Objective: Copy every line of the records below, keeping each word and number unchanged.

Stored rows:
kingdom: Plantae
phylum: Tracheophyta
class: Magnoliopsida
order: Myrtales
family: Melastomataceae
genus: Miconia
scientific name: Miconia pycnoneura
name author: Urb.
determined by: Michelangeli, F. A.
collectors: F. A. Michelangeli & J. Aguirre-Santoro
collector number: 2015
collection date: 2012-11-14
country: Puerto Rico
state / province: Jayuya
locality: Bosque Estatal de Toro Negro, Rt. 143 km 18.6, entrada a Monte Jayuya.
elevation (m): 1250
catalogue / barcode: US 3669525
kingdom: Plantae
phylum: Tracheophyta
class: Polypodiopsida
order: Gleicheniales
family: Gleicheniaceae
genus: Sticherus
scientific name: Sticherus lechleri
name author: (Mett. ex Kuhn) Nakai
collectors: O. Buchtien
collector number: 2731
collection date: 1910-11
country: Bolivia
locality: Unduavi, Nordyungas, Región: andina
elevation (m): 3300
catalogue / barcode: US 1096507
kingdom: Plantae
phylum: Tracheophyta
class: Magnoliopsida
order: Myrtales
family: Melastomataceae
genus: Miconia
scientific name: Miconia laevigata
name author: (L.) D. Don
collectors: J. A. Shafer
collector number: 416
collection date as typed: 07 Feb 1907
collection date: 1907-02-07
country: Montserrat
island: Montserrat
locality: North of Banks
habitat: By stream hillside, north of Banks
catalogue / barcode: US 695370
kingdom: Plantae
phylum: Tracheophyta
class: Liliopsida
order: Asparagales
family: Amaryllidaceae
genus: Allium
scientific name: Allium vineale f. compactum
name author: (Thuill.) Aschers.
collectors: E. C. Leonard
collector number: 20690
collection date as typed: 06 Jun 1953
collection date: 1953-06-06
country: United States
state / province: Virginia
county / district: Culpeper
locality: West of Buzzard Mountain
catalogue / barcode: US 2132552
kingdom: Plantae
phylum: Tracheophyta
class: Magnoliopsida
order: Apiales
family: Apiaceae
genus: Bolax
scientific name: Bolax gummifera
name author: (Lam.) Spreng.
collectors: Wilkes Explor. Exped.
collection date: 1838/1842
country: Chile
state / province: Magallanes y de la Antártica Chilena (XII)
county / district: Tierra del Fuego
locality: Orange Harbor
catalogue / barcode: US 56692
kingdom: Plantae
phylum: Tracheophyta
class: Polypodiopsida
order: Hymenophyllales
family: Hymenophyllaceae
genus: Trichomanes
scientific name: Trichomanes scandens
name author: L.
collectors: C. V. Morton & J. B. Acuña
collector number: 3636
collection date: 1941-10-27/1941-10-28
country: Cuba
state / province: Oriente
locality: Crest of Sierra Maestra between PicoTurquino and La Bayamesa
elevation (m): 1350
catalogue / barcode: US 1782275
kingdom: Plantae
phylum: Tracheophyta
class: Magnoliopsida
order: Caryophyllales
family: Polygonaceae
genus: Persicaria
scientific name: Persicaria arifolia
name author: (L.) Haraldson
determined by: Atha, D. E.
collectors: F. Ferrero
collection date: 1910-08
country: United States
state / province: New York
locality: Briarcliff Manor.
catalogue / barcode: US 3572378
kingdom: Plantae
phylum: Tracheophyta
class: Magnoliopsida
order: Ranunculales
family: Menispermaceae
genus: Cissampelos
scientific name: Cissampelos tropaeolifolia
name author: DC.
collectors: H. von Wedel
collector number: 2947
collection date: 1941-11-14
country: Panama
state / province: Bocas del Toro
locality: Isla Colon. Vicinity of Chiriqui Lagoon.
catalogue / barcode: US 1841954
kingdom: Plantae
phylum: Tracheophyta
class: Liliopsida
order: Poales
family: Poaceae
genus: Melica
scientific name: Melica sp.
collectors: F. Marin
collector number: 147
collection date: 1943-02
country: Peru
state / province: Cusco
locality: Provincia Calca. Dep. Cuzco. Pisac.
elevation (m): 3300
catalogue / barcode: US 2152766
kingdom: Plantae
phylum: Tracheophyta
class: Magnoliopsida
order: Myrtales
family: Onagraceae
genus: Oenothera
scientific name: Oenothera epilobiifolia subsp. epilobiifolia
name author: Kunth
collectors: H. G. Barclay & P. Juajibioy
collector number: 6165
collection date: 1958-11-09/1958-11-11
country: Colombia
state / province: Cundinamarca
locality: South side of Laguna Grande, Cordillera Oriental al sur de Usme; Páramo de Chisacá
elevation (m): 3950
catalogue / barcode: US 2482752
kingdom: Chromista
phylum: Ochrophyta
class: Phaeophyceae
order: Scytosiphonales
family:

Worked answer:
kingdom: Plantae
phylum: Tracheophyta
class: Magnoliopsida
order: Myrtales
family: Melastomataceae
genus: Miconia
scientific name: Miconia pycnoneura
name author: Urb.
determined by: Michelangeli, F. A.
collectors: F. A. Michelangeli & J. Aguirre-Santoro
collector number: 2015
collection date: 2012-11-14
country: Puerto Rico
state / province: Jayuya
locality: Bosque Estatal de Toro Negro, Rt. 143 km 18.6, entrada a Monte Jayuya.
elevation (m): 1250
catalogue / barcode: US 3669525
kingdom: Plantae
phylum: Tracheophyta
class: Polypodiopsida
order: Gleicheniales
family: Gleicheniaceae
genus: Sticherus
scientific name: Sticherus lechleri
name author: (Mett. ex Kuhn) Nakai
collectors: O. Buchtien
collector number: 2731
collection date: 1910-11
country: Bolivia
locality: Unduavi, Nordyungas, Región: andina
elevation (m): 3300
catalogue / barcode: US 1096507
kingdom: Plantae
phylum: Tracheophyta
class: Magnoliopsida
order: Myrtales
family: Melastomataceae
genus: Miconia
scientific name: Miconia laevigata
name author: (L.) D. Don
collectors: J. A. Shafer
collector number: 416
collection date as typed: 07 Feb 1907
collection date: 1907-02-07
country: Montserrat
island: Montserrat
locality: North of Banks
habitat: By stream hillside, north of Banks
catalogue / barcode: US 695370
kingdom: Plantae
phylum: Tracheophyta
class: Liliopsida
order: Asparagales
family: Amaryllidaceae
genus: Allium
scientific name: Allium vineale f. compactum
name author: (Thuill.) Aschers.
collectors: E. C. Leonard
collector number: 20690
collection date as typed: 06 Jun 1953
collection date: 1953-06-06
country: United States
state / province: Virginia
county / district: Culpeper
locality: West of Buzzard Mountain
catalogue / barcode: US 2132552
kingdom: Plantae
phylum: Tracheophyta
class: Magnoliopsida
order: Apiales
family: Apiaceae
genus: Bolax
scientific name: Bolax gummifera
name author: (Lam.) Spreng.
collectors: Wilkes Explor. Exped.
collection date: 1838/1842
country: Chile
state / province: Magallanes y de la Antártica Chilena (XII)
county / district: Tierra del Fuego
locality: Orange Harbor
catalogue / barcode: US 56692
kingdom: Plantae
phylum: Tracheophyta
class: Polypodiopsida
order: Hymenophyllales
family: Hymenophyllaceae
genus: Trichomanes
scientific name: Trichomanes scandens
name author: L.
collectors: C. V. Morton & J. B. Acuña
collector number: 3636
collection date: 1941-10-27/1941-10-28
country: Cuba
state / province: Oriente
locality: Crest of Sierra Maestra between PicoTurquino and La Bayamesa
elevation (m): 1350
catalogue / barcode: US 1782275
kingdom: Plantae
phylum: Tracheophyta
class: Magnoliopsida
order: Caryophyllales
family: Polygonaceae
genus: Persicaria
scientific name: Persicaria arifolia
name author: (L.) Haraldson
determined by: Atha, D. E.
collectors: F. Ferrero
collection date: 1910-08
country: United States
state / province: New York
locality: Briarcliff Manor.
catalogue / barcode: US 3572378
kingdom: Plantae
phylum: Tracheophyta
class: Magnoliopsida
order: Ranunculales
family: Menispermaceae
genus: Cissampelos
scientific name: Cissampelos tropaeolifolia
name author: DC.
collectors: H. von Wedel
collector number: 2947
collection date: 1941-11-14
country: Panama
state / province: Bocas del Toro
locality: Isla Colon. Vicinity of Chiriqui Lagoon.
catalogue / barcode: US 1841954
kingdom: Plantae
phylum: Tracheophyta
class: Liliopsida
order: Poales
family: Poaceae
genus: Melica
scientific name: Melica sp.
collectors: F. Marin
collector number: 147
collection date: 1943-02
country: Peru
state / province: Cusco
locality: Provincia Calca. Dep. Cuzco. Pisac.
elevation (m): 3300
catalogue / barcode: US 2152766
kingdom: Plantae
phylum: Tracheophyta
class: Magnoliopsida
order: Myrtales
family: Onagraceae
genus: Oenothera
scientific name: Oenothera epilobiifolia subsp. epilobiifolia
name author: Kunth
collectors: H. G. Barclay & P. Juajibioy
collector number: 6165
collection date: 1958-11-09/1958-11-11
country: Colombia
state / province: Cundinamarca
locality: South side of Laguna Grande, Cordillera Oriental al sur de Usme; Páramo de Chisacá
elevation (m): 3950
catalogue / barcode: US 2482752
kingdom: Chromista
phylum: Ochrophyta
class: Phaeophyceae
order: Scytosiphonales
family:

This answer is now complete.